Whether Iran will again entrust Europe to once again play the role of mediator remains an open question. But Russia, as a member of the JCPOA, seems to be ready to fill the vacuum. Russia has been a staunch supporter of the JCPOA and it has long said that it seeks to preserve the deal. Russia had even tried to play a sort of mediation role between Iran and the U.S. during the Trump administration. 

Back in July 2020, Russia worked hand in glove with the Iranian government to prevent a total collapse of the JCPOA. At that time, Iranian Foreign Minister Mohammad Javad Zarif left Tehran for Moscow while Iraqi Prime Minister Mustafa al-Kadhimi was heading to Iran. The chief Iranian diplomat was tasked with delivering an “important message” from Iranian President Hassan Rouhani to his Russian counterpart Vladimir Putin. At the end of his visit, Zarif said in a tweet that he “delivered important message to President Putin,” and held “extensive talks” with Russian Foreign Minister Sergei Lavrov on bilateral cooperation as well as regional and global coordination. According to Zarif, Iran and Russia had “identical views” on the nuclear deal.

Two days after Zarif’s visit, President Putin and his American counterpart “thoroughly” discussed several “issues of strategic stability”, including Iran’s nuclear program, in a telephone call.

“The situation with the Iranian nuclear program was touched on. Both sides emphasized the need for a collective effort to maintain regional stability and the global nuclear non-proliferation regime,” the Kremlin said in a statement at the time. 

Meanwhile, Mikhail Ulyanov, Russia’s permanent representative to International organizations in Vienna, described the conversation as “very encouraging.”

“A very encouraging news. Not happens every day. The leaders of Russia and [the] U.S had an exchange of views on Iran-related issues. Both sides underlined the need for collective efforts to maintain stability in the region, as well as global regime of nuclear non-proliferation,” Tweeted Ulaynov on July 24, 2020.

As Europe’s suspicious behavior increasingly drives a wedge between Tehran and Brussel, Russia once again stands as a counterbalance to the European oscillation.
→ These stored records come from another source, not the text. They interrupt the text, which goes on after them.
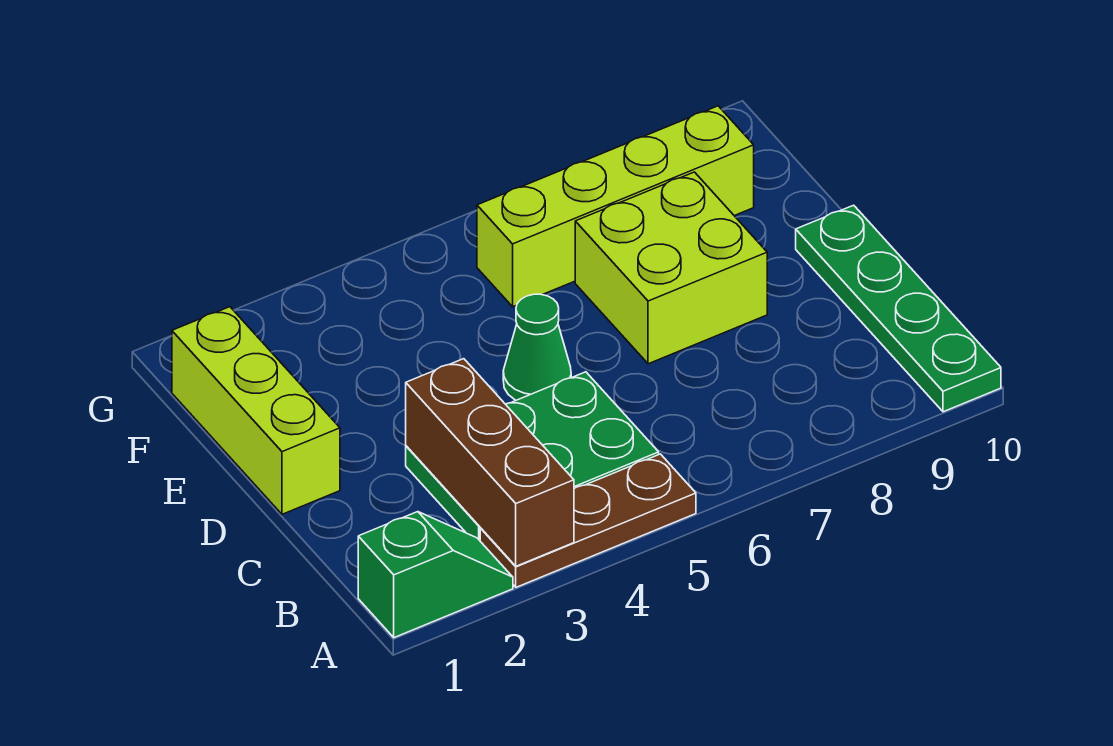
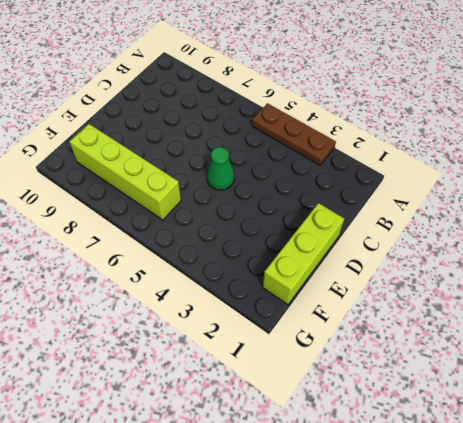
none -> green 1x2 slope [358,512,513,638]
none -> green 1x4 plate [796,205,1001,412]

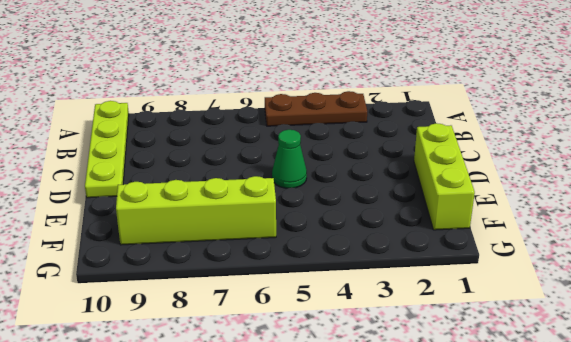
lime 1x4 plate [85,101,129,198] -> green 1x4 plate [796,205,1001,412]
none -> green 1x2 slope [358,512,513,638]
none -> green 2x3 plate [406,372,659,540]

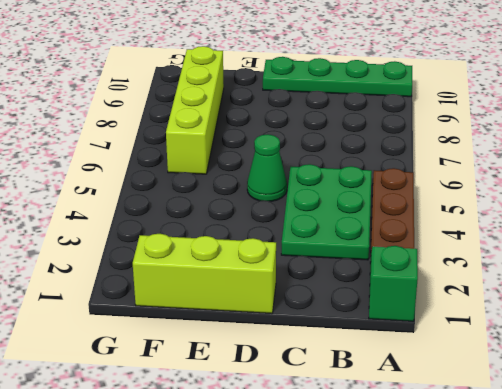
none -> lime 2x2 brick [575,172,767,364]
none -> brown 1x3 brick [406,359,574,566]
Of course, Russia may not be interested in taking up the role of mediator. But that does not mean the Europeans can easily earn the trust of Iran again. Recent developments showed that Iran is increasingly moving away from a European mediation. In fact, Iran seems to be not trusting Europe even to exchange messages between Tehran and Washington. 

Following the European effort to put forward a resolution at the IAEA’s board of governors against Iran, Tehran suspected the Europeans of providing the new U.S. administration of “misleading” consultation, according to Press TV.

“Iran’s concern about the role played by the European sides was so serious that prompted Tehran to relay indirect messages to them indicating that if Iran and the U.S. were supposed to exchange any messages at all, the official channel through the Swiss Embassy that represents the U.S. interests in the Islamic Republic would serve as a better conduit than the European vehicles,” The Iranian news network said, adding, “This means that not only does not Tehran consider the Europeans to be any better than U.S. President Joe Biden himself, but also it suspects that they could be providing wrongful and misleading consultation and assessments to the new American administration. Therefore, it would be better for any potential messages to be relayed through Switzerland.”

Press TV also said that during the deliberations over the proposal, the Europeans even showed no interest in lifting sanctions on Iran’s oil export, calling such a move “difficult measure.” They also regard Iran’s potential cessation of 20-percent enrichment as only a small step, something that may further erode trust between Iran and Europe.